So much of my younger years were spent trying to figure people out. I wondered what I had said or done for people to act a certain way. The next half of my life was realizing what I do has little to do with how most people behave.
I'm not saying we can treat people poorly and expect them to be happy to be around us. That is not going to happen. But have you ever had a friend, or family member be in your life constantly, then drop out or back, for no apparent reason. Or worse still, stay in your life but act in a way that causes havoc? What I have noticed, and was so nicely pointed out by the following quote is, it usually has nothing to do with anything other than what's going on in that person's life.
Some people are not loyal to you, they are loyal to their need of you. Once their need changes, so does their loyalty.
Author Unknown.
Many of us are surprised, sometimes even insulted or at least taken aback, when someone we know behaves in a way that is less than becoming. It only takes a visit to a store or restaurant to see that people's behaviours are more random than our involvement. I've seen people speak to a young waitress or cashier, in a way that is so ridiculous that you have to shake your head.
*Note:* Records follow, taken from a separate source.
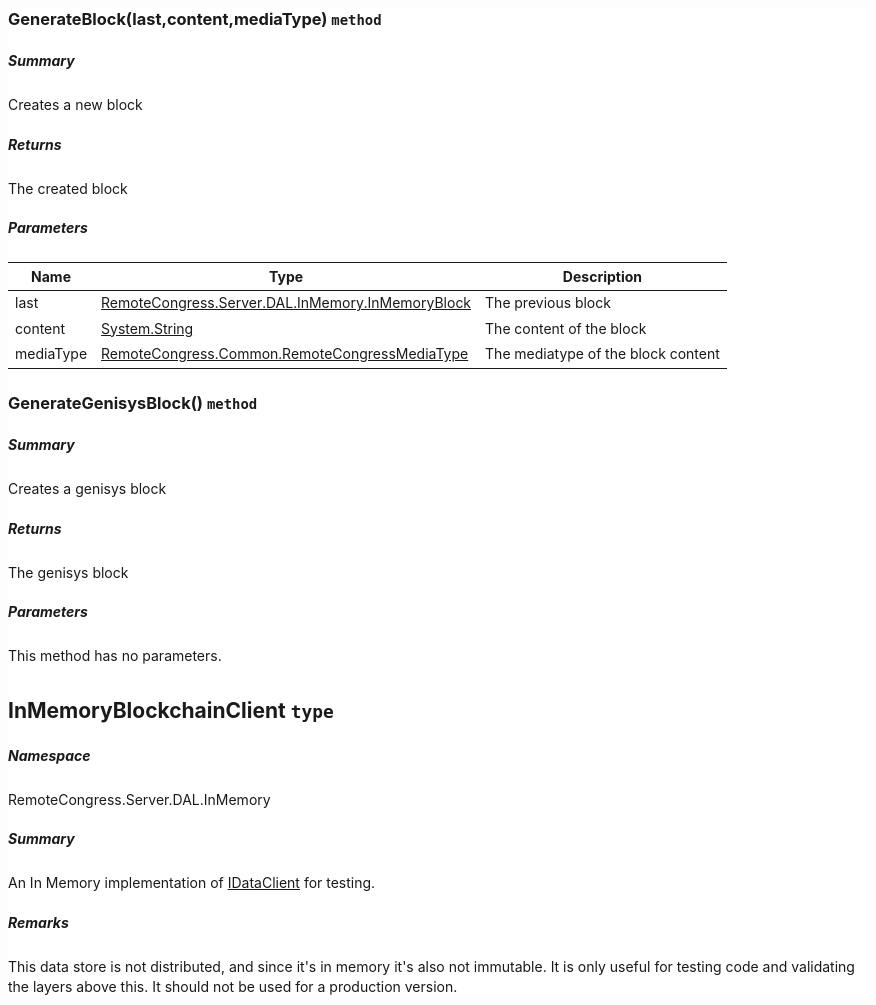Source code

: <a name='M-RemoteCongress-Server-DAL-InMemory-InMemoryBlockchain-GenerateBlock-RemoteCongress-Server-DAL-InMemory-InMemoryBlock,System-String,RemoteCongress-Common-RemoteCongressMediaType-'></a>
### GenerateBlock(last,content,mediaType) `method`

##### Summary

Creates a new block

##### Returns

The created block

##### Parameters

| Name | Type | Description |
| ---- | ---- | ----------- |
| last | [RemoteCongress.Server.DAL.InMemory.InMemoryBlock](#T-RemoteCongress-Server-DAL-InMemory-InMemoryBlock 'RemoteCongress.Server.DAL.InMemory.InMemoryBlock') | The previous block |
| content | [System.String](http://msdn.microsoft.com/query/dev14.query?appId=Dev14IDEF1&l=EN-US&k=k:System.String 'System.String') | The content of the block |
| mediaType | [RemoteCongress.Common.RemoteCongressMediaType](#T-RemoteCongress-Common-RemoteCongressMediaType 'RemoteCongress.Common.RemoteCongressMediaType') | The mediatype of the block content |

<a name='M-RemoteCongress-Server-DAL-InMemory-InMemoryBlockchain-GenerateGenisysBlock'></a>
### GenerateGenisysBlock() `method`

##### Summary

Creates a genisys block

##### Returns

The genisys block

##### Parameters

This method has no parameters.

<a name='T-RemoteCongress-Server-DAL-InMemory-InMemoryBlockchainClient'></a>
## InMemoryBlockchainClient `type`

##### Namespace

RemoteCongress.Server.DAL.InMemory

##### Summary

An In Memory implementation of [IDataClient](#T-RemoteCongress-Common-Repositories-IDataClient 'RemoteCongress.Common.Repositories.IDataClient') for testing.

##### Remarks

This data store is not distributed, and since it's in memory it's also not immutable.
    It is only useful for testing code and validating the layers above this.
    It should not be used for a production version.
The best example of this is played out literally every day in any sport's field. I spent ten years as a coach for a fast pitch league, so I have seen my share of bad behaviour. Parents, grandparents and the occasional player showed their worst side quite publicly. If you have ever seen a red faced, fifty year old man yelling at a sixteen year old female umpire you gotta know there's a problem there that's not going to be solved on the ball field.
So I ask you, this week, if you encounter negative behaviour, do something different. Observe it as an outsider with curiosity, instead of engaging. Ask yourself, is this really about me? See how that alone changes your perspective on the situation and the person.
I'll add a link for those who have truly toxic people in their lives but let's face it, they are few and far between. Most people are just in a bad mood; let it pass, not pass through you.